*** Exercise inputs Section Begins ***
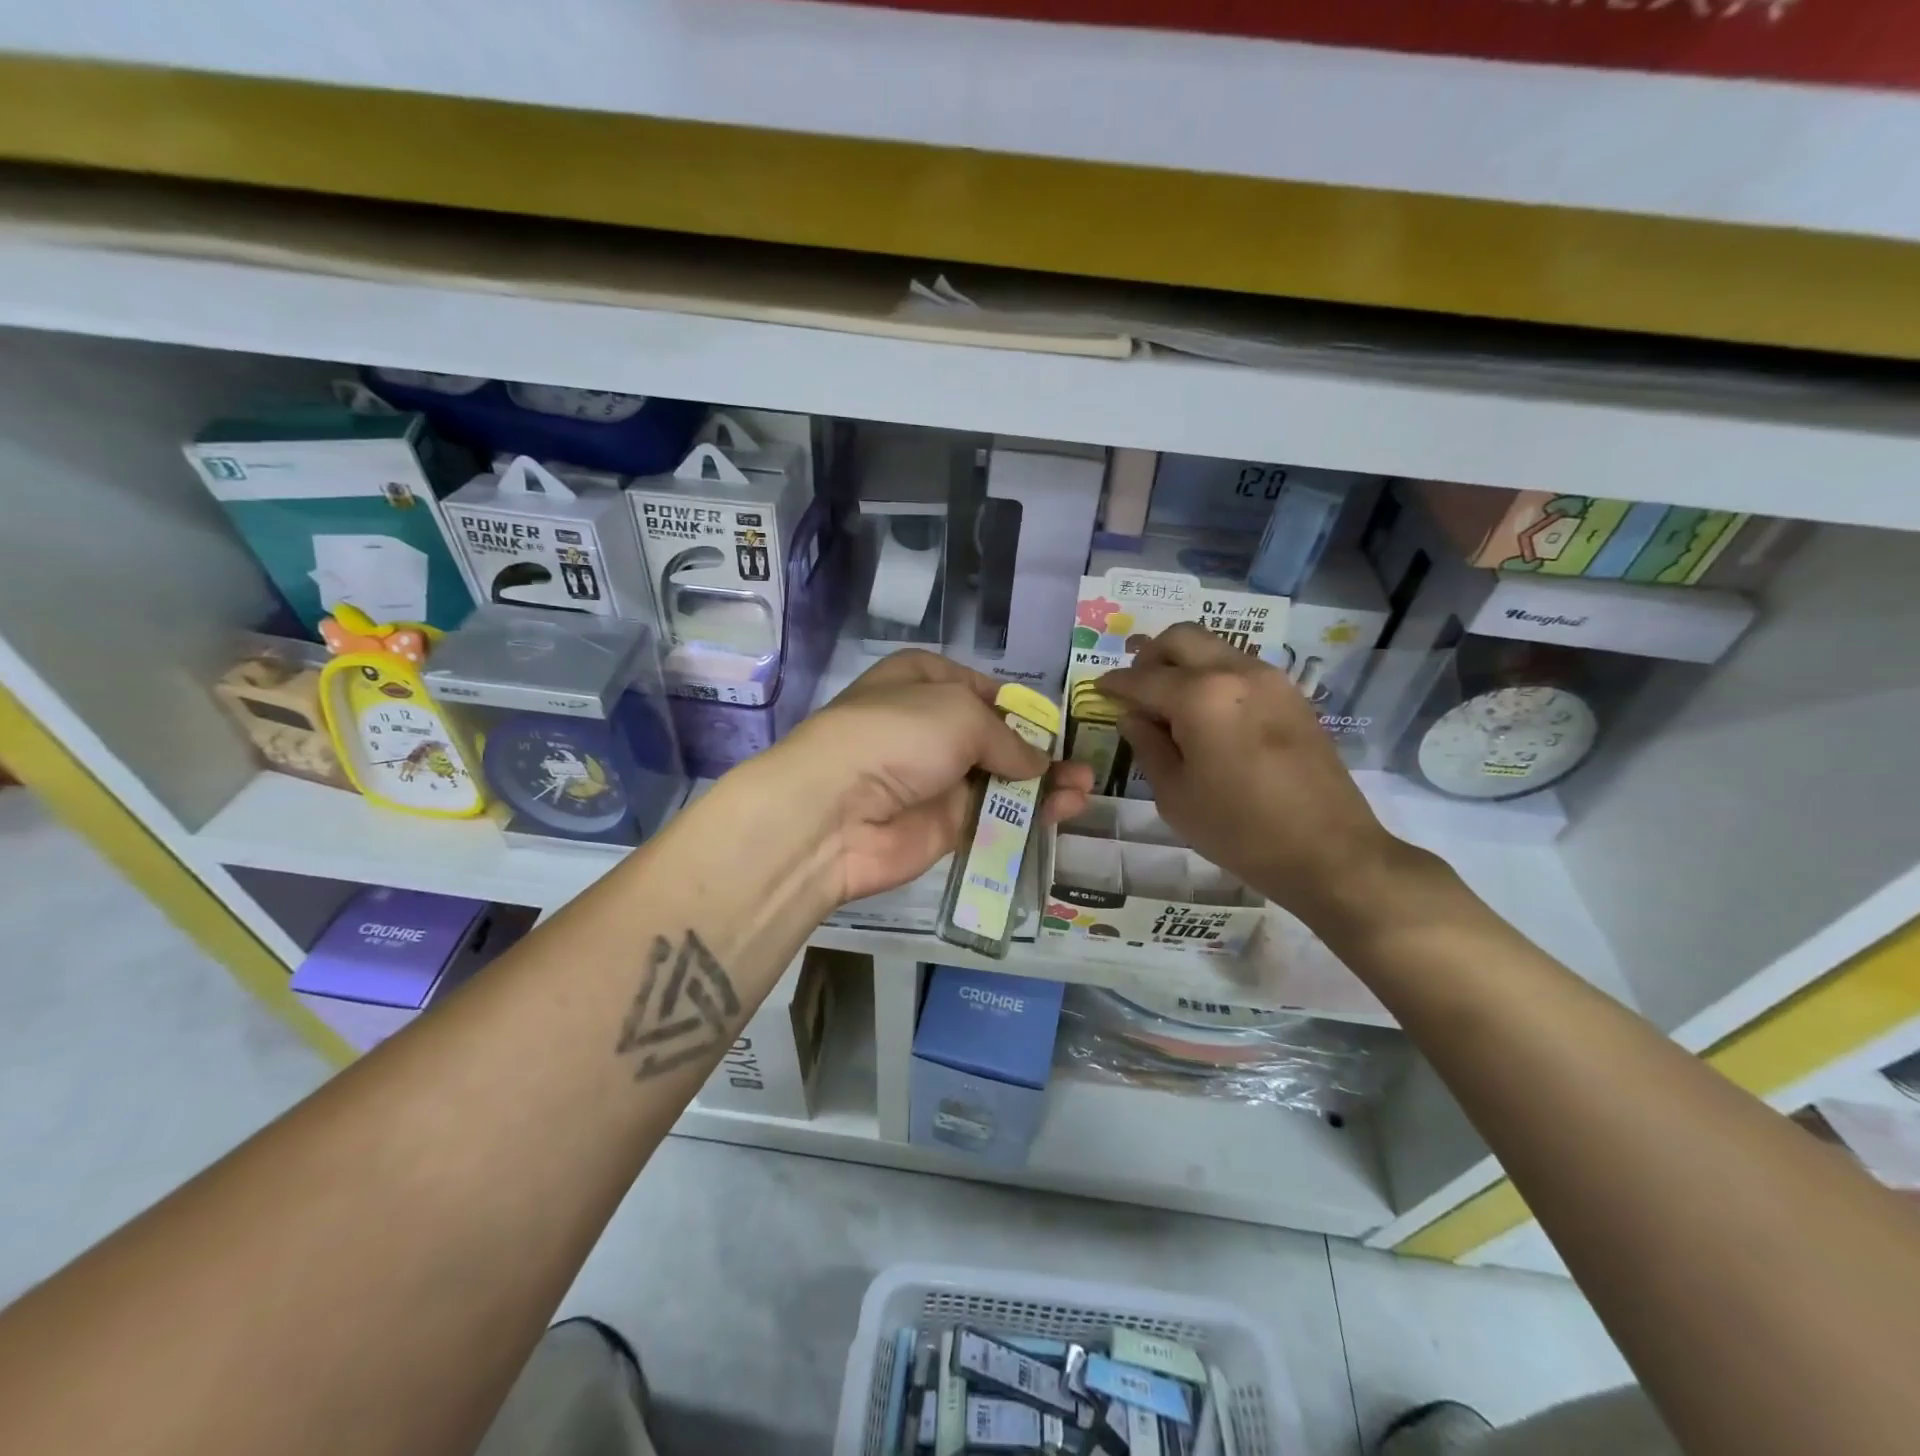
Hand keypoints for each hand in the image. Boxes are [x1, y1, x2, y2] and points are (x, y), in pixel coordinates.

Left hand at [773, 651, 1093, 905]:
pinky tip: (1064, 811)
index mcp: (922, 681)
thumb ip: (1007, 737)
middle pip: (995, 737)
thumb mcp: (960, 713)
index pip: (979, 688)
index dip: (1016, 704)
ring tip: (1083, 790)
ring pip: (1000, 780)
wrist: (836, 813)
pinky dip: (1028, 816)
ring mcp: (935, 779)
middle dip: (1038, 749)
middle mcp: (928, 727)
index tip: (1050, 723)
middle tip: (1080, 764)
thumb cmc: (897, 736)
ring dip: (1044, 784)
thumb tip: (1036, 763)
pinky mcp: (943, 826)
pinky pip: (994, 817)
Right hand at [1097, 623, 1426, 933]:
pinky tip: (1206, 713)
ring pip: (1213, 647)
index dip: (1115, 684)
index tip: (1098, 689)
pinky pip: (1239, 667)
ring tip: (1169, 701)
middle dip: (1149, 656)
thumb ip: (1148, 746)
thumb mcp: (1175, 795)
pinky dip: (1213, 675)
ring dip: (1183, 663)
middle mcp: (1235, 672)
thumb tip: (1132, 716)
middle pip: (1180, 638)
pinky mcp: (1292, 694)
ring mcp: (1270, 679)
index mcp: (1200, 696)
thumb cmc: (1239, 830)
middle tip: (1135, 687)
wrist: (1328, 851)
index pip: (1143, 679)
*** Exercise inputs Section Ends ***
• Exercise prompt
Repeat only what runs from the line holding "thumb ip: (1148, 746)" to the end of the data, keeping every line exactly as written, first and last included.

• Answer to this problem
thumb ip: (1148, 746)
thumb mcp: (1175, 795)
pinky dip: (1213, 675)
ring dip: (1183, 663)
middle mcp: (1235, 672)
thumb tip: (1132, 716)
middle pip: (1180, 638)
pinky mcp: (1292, 694)
ring mcp: (1270, 679)
index mcp: (1200, 696)
thumb cmc: (1239, 830)
middle tip: (1135, 687)
wrist: (1328, 851)
index pip: (1143, 679)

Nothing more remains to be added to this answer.